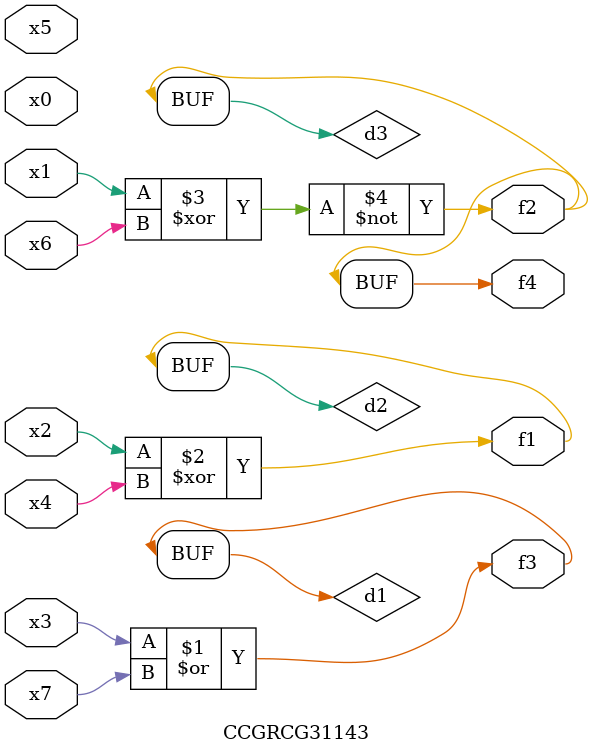
<source format=v>
module CCGRCG31143(
	input x0, x1, x2, x3, x4, x5, x6, x7,
	output f1, f2, f3, f4
);

	wire d1, d2, d3;

	or (d1, x3, x7);
	xor (d2, x2, x4);
	xnor (d3, x1, x6);
	assign f1 = d2;
	assign f2 = d3;
	assign f3 = d1;
	assign f4 = d3;
endmodule

</source>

# # # # # # #

ASSIGNMENT >>
Exactly reproduce the lines beginning with the one that contains "xor (d2, x2, x4);" and ending with the last line of the material, both included. Leave out everything else.

OUTPUT >>
	xor (d2, x2, x4);
	xnor (d3, x1, x6);
	assign f1 = d2;
	assign f2 = d3;
	assign f3 = d1;
	assign f4 = d3;
endmodule

</source>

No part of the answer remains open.